Every year I demo the Black Pearls in various widths and lengths and I’m with you! They never speak to me! But I have a friend who loves Blizzard skis more than anything so I try once a year to say I tried and to be supportive! :wink: And yet they are consistently one of the most popular women’s skis. Reinforcing the fact that each ski is personal to each skier!
 

Auri_616

Diva in Training
Well I went ahead and ordered the Liberty V76W's. Thank you all very much for the advice and suggestions! I'm sure the seasonal rental would have been a good idea, but I just didn't want to spend money on a rental without knowing how many days I'd get on them or if I'd have a chance to demo this winter anyway.
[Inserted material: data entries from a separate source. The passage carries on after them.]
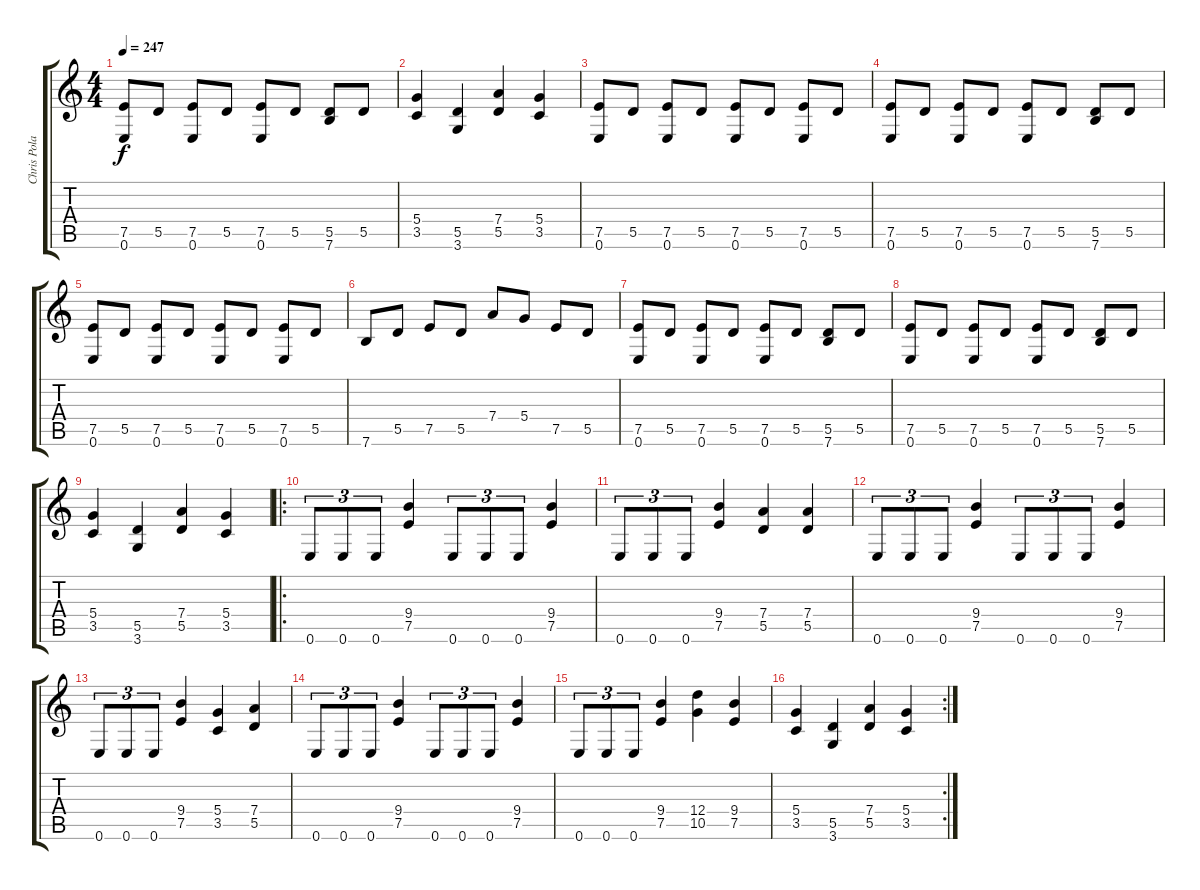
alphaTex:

\track ("Chris Poland (Lead Guitar)" "Chris Pola") {instrument distortionguitar}
\staff {score tabs}
\tuning (E4 B3 G3 D3 A2 E2) {hide}
\ts (4 4)
\tempo 247
\clef g2
\ks c
(7.5 0.6).8{dy f} 5.5.8 (7.5 0.6).8 5.5.8 (7.5 0.6).8 5.5.8 (5.5 7.6).8 5.5.8 |
(5.4 3.5).4 (5.5 3.6).4 (7.4 5.5).4 (5.4 3.5).4 |
(7.5 0.6).8 5.5.8 (7.5 0.6).8 5.5.8 (7.5 0.6).8 5.5.8 (7.5 0.6).8 5.5.8 |
(7.5 0.6).8 5.5.8 (7.5 0.6).8 5.5.8 (7.5 0.6).8 5.5.8 (5.5 7.6).8 5.5.8 |
(7.5 0.6).8 5.5.8 (7.5 0.6).8 5.5.8 (7.5 0.6).8 5.5.8 (7.5 0.6).8 5.5.8 |
7.6.8 5.5.8 7.5.8 5.5.8 7.4.8 5.4.8 7.5.8 5.5.8 |
(7.5 0.6).8 5.5.8 (7.5 0.6).8 5.5.8 (7.5 0.6).8 5.5.8 (5.5 7.6).8 5.5.8 |
(7.5 0.6).8 5.5.8 (7.5 0.6).8 5.5.8 (7.5 0.6).8 5.5.8 (5.5 7.6).8 5.5.8 |
(5.4 3.5).4 (5.5 3.6).4 (7.4 5.5).4 (5.4 3.5).4 |
\ro
0.6.8{tu (3 2)} 0.6.8{tu (3 2)} 0.6.8{tu (3 2)} (9.4 7.5).4 0.6.8{tu (3 2)} 0.6.8{tu (3 2)} 0.6.8{tu (3 2)} (9.4 7.5).4 |
0.6.8{tu (3 2)} 0.6.8{tu (3 2)} 0.6.8{tu (3 2)} (9.4 7.5).4 (7.4 5.5).4 (7.4 5.5).4 |
0.6.8{tu (3 2)} 0.6.8{tu (3 2)} 0.6.8{tu (3 2)} (9.4 7.5).4 0.6.8{tu (3 2)} 0.6.8{tu (3 2)} 0.6.8{tu (3 2)} (9.4 7.5).4 |
0.6.8{tu (3 2)} 0.6.8{tu (3 2)} 0.6.8{tu (3 2)} (9.4 7.5).4 (5.4 3.5).4 (7.4 5.5).4 |
0.6.8{tu (3 2)} 0.6.8{tu (3 2)} 0.6.8{tu (3 2)} (9.4 7.5).4 0.6.8{tu (3 2)} 0.6.8{tu (3 2)} 0.6.8{tu (3 2)} (9.4 7.5).4 |
0.6.8{tu (3 2)} 0.6.8{tu (3 2)} 0.6.8{tu (3 2)} (9.4 7.5).4 (12.4 10.5).4 (9.4 7.5).4 |
\rc 2
(5.4 3.5).4 (5.5 3.6).4 (7.4 5.5).4 (5.4 3.5).4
I can always resell the Liberty's if they really don't work for me, I suppose!
 

ilovepugs

Angel Diva
Well I went ahead and ordered the Liberty V76W's. Thank you all very much for the advice and suggestions! I'm sure the seasonal rental would have been a good idea, but I just didn't want to spend money on a rental without knowing how many days I'd get on them or if I'd have a chance to demo this winter anyway. I can always resell the Liberty's if they really don't work for me, I suppose!
I just ordered those as well for progressing on my carving :smile:
 

newboots

Angel Diva
Did I mention this earlier in the thread? The first day I skied some old Dynastar Glorys (67 underfoot with a layer or two of steel!), I learned to carve. Not that I'm an expert, at all, but those skinny, stiff skis were wonderful.
 

nopoleskier

Angel Diva
Nice, I hope you like them too!!

I hope you enjoy them, I had mine out yesterday they are so easy to make short turns to avoid the icy spots and no bucking when they went in the piles! Can't wait to hear your report! Happy Skiing!
 

lakeviewpowder

Certified Ski Diva
Reviving an older post, as I am looking to add the Liberty V76W to my quiver as a dedicated front side carver.

I am 5'4 / 165 / advanced-expert / non-racing background. For the last couple of decades I mostly skied off-piste, but more days than not it's groomers on tap. My narrowest ski is a Nordica Enforcer (93mm, 169cm) and it's been a struggle to perfect consistent, clean carving turns.

I am looking at a 165cm length and I am wondering if I need to go shorter?

I am also struggling to find a suitable binding for the flat ski? Most bindings I see have breaks wider than 85mm and/or they are for lightweight, intermediate skiers. For those that have the Liberty V76W, what binding have you mounted? @nopoleskier, @ilovepugs, @Auri_616 Cheers!